Uber em SP: prefeito Fernando Haddad fecha acordo para regularizar o aplicativo

Por Redação | 08.04.2016 às 08:23

Três dias depois de uma sessão turbulenta na Câmara Municipal de São Paulo, tudo indica que o Uber vai mesmo ser regularizado na capital paulista. Isso porque o prefeito Fernando Haddad (PT) fez um acordo para votar a liberação de aplicativos dessa natureza e adaptá-los a um projeto de lei que já tramita no Legislativo.

O projeto em questão saiu no ano passado, quando Haddad lançou uma consulta pública para regulamentar aplicativos por meio de um decreto - neste caso, sem necessidade de votação pelos vereadores. Em janeiro deste ano, o prefeito sancionou uma lei específica para apps ou serviços de internet usados para atender passageiros de táxi, mas o projeto não atende as principais necessidades do Uber na cidade.

A ideia era ter aprovado um conjunto de regras dedicado ao Uber e apps similares já no início de 2016, mas os vereadores, que são contra a proposta e apoiam os taxistas, disseram que iriam derrubar o projeto caso fosse publicado.

Haddad não enviou uma nova proposta à Câmara, o que atrasou a regulamentação do serviço. Isso só saiu agora que o prefeito articulou um acordo para acelerar a regularização por meio de um projeto de autoria do vereador José Police Neto (PSD), que trata do compartilhamento de automóveis por aplicativos. Esse texto já foi aprovado em primeira votação na Câmara, e uma segunda reunião está agendada para o final deste mês. Depois, o documento segue para sanção de Haddad.

O que vai mudar

O texto de Neto deve ganhar novos termos, previstos anteriormente na ideia do decreto. O principal deles é a regulamentação desses serviços por meio da venda de créditos online: a empresa dona do aplicativo teria de comprá-los da prefeitura para poder rodar na cidade com seus motoristas. A partir dessas informações, a prefeitura teria mais dados sobre as viagens e estabeleceria um limite de carros nas ruas.

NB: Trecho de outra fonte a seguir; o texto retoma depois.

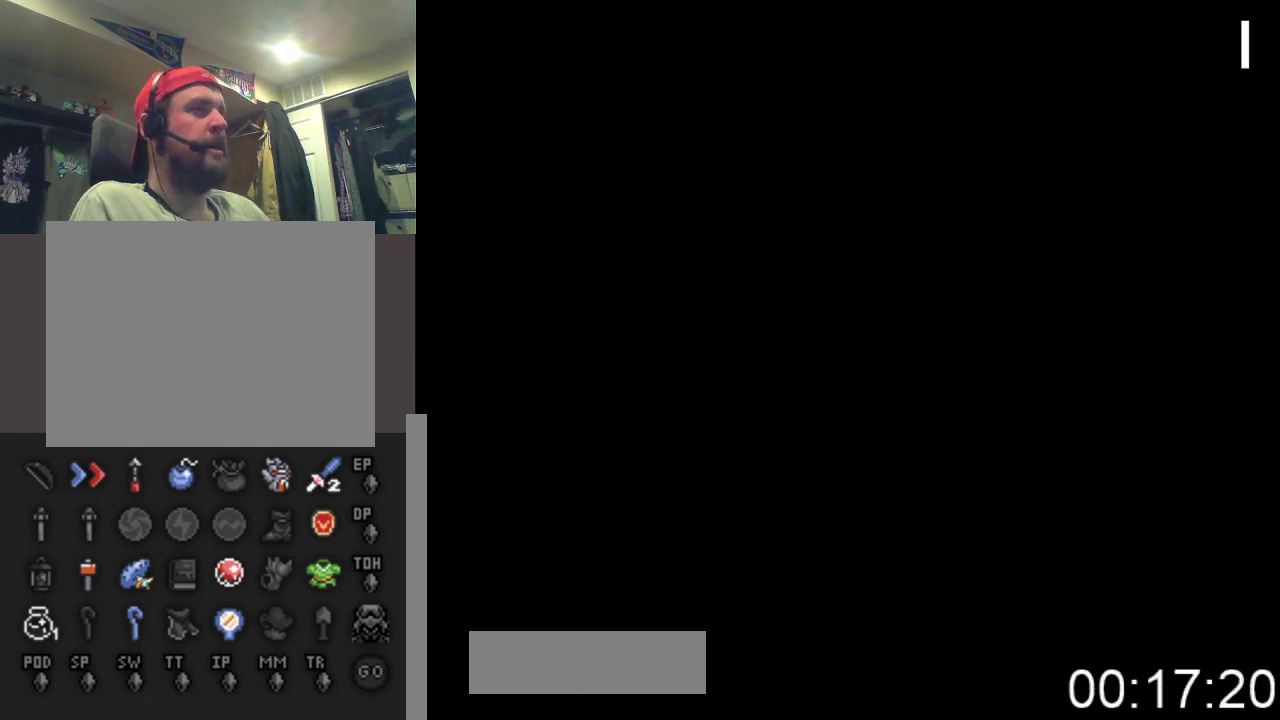
{"buttons": ["DPAD_DOWN", "DPAD_RIGHT"], "events": [[333, "DPAD_DOWN", "down"]]}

Os créditos vendidos pela gestão e comprados pelas companhias devem ser variáveis e baseados em alguns parâmetros. São eles:

  • Horário da viagem: em períodos de pico no trânsito, mais créditos são usados, mas de madrugada (quando não há congestionamento) eles rendem mais;
  • Local de embarque: se a corrida começa no centro expandido de São Paulo, os créditos são gastos mais rapidamente;
  • Distância percorrida: quanto maior for a distância do trajeto, mais os créditos rendem;
  • Compartilhamento: se a viagem for feita por dois ou mais usuários, o trajeto tende a consumir menos créditos.

Também ficam regularizadas três categorias de aplicativos: de viagem, quando uma pessoa se cadastra em um app e oferece caronas com o próprio carro; de carros, quando pessoas oferecem locação de carros por hora; e de carros com motoristas (como o Uber), em que motoristas cadastram seus veículos e se conectam a passageiros.

A expectativa é que o projeto seja aprovado sob essas circunstâncias, uma vez que a gestão Haddad avalia que não há mais como barrar o Uber e os demais aplicativos de transporte. As próximas audiências na Câmara Municipal estão agendadas para os dias 14, 20 e 27 de abril.